### THE TASK:
Set the data below down again, exactly, with every picture left out.

### RECORDS FOR THE EXERCISE:
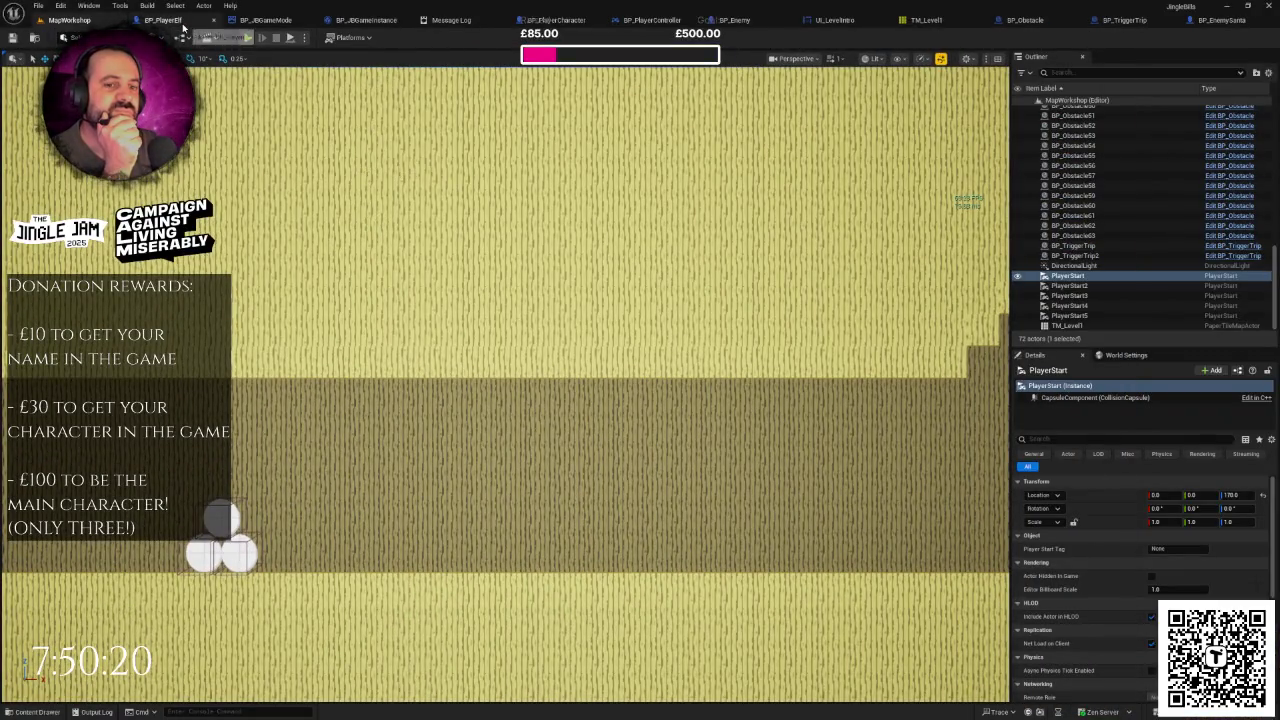
{"action": "left_click_drag", "start_coordinate": [379, 282], "coordinate": [405, 350]}
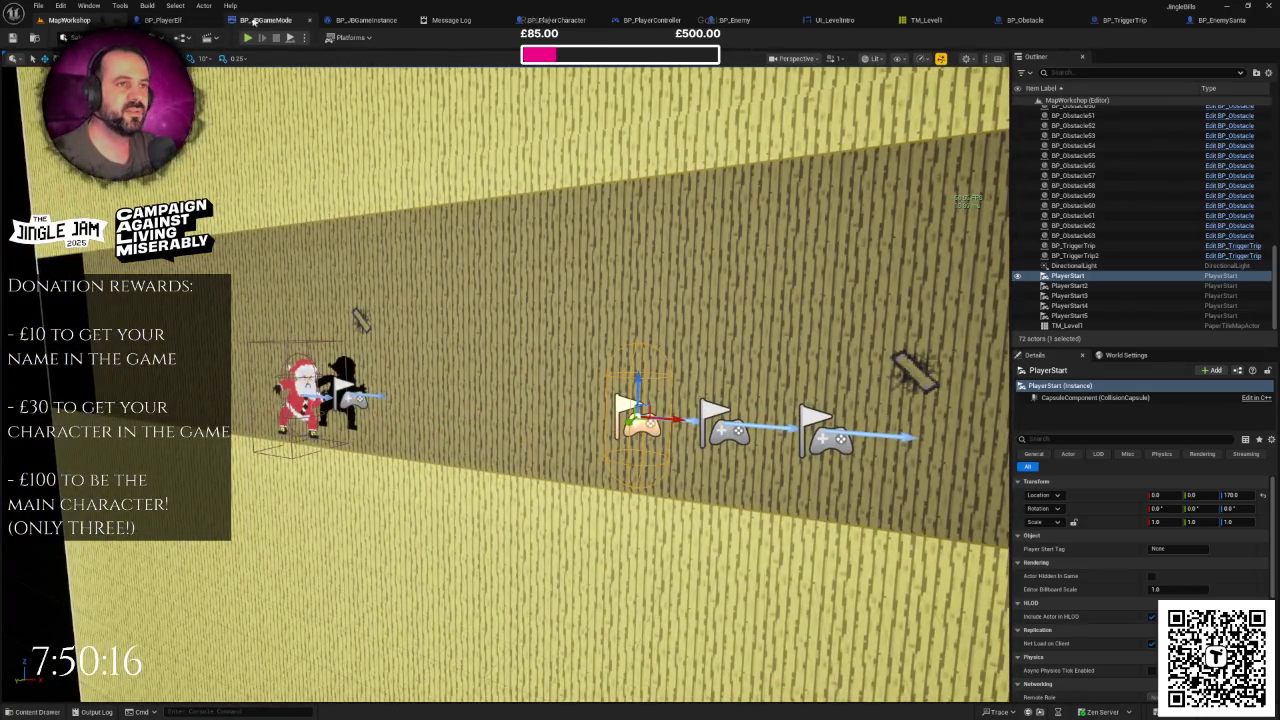
{"action": "left_click", "coordinate": [163, 20]}
Step: Examine BP_PlayerElf's death chain, selecting the Do Once node and then Launch Character with its random floats
{"action": "scroll", "coordinate": [446, 238], "scroll_direction": "down", "scroll_amount": 4}
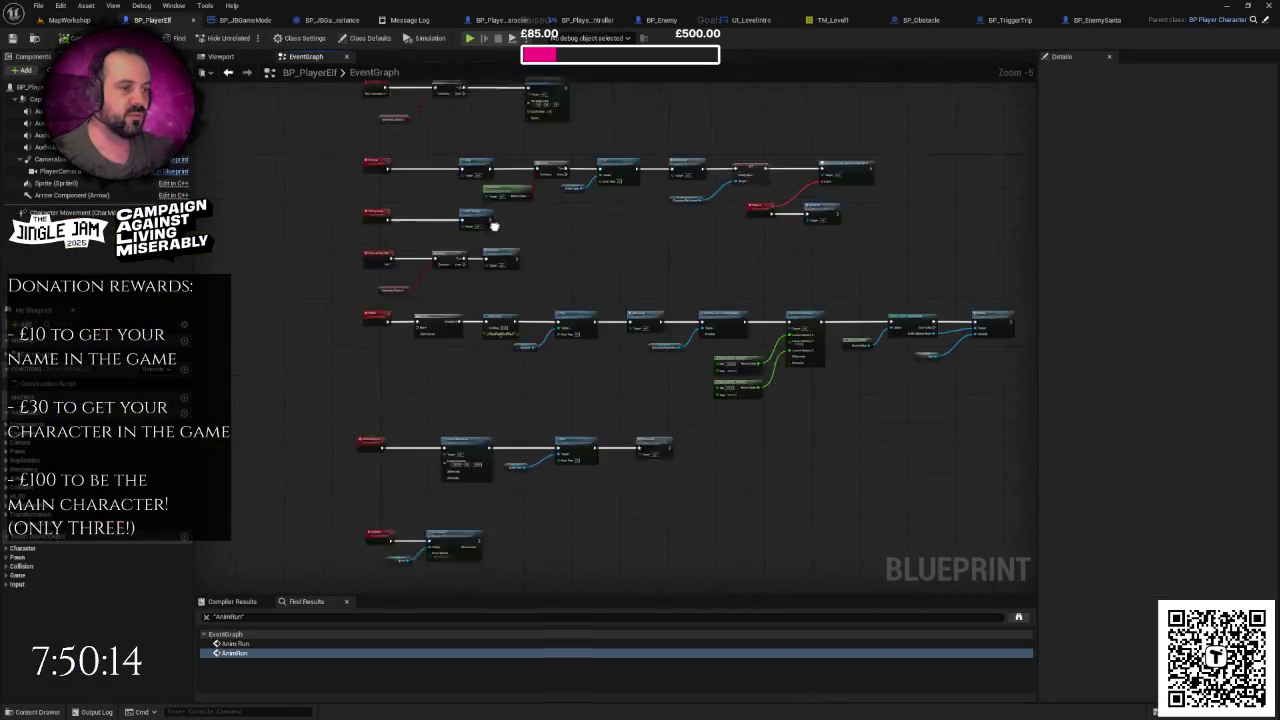
{"action": "scroll", "coordinate": [489, 254], "scroll_direction": "up", "scroll_amount": 3}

### ANSWER SECTION:
{"action": "left_click_drag", "start_coordinate": [379, 282], "coordinate": [405, 350]}
{"action": "left_click", "coordinate": [163, 20]}
Step: Examine BP_PlayerElf's death chain, selecting the Do Once node and then Launch Character with its random floats
{"action": "scroll", "coordinate": [446, 238], "scroll_direction": "down", "scroll_amount": 4}
{"action": "scroll", "coordinate": [489, 254], "scroll_direction": "up", "scroll_amount": 3}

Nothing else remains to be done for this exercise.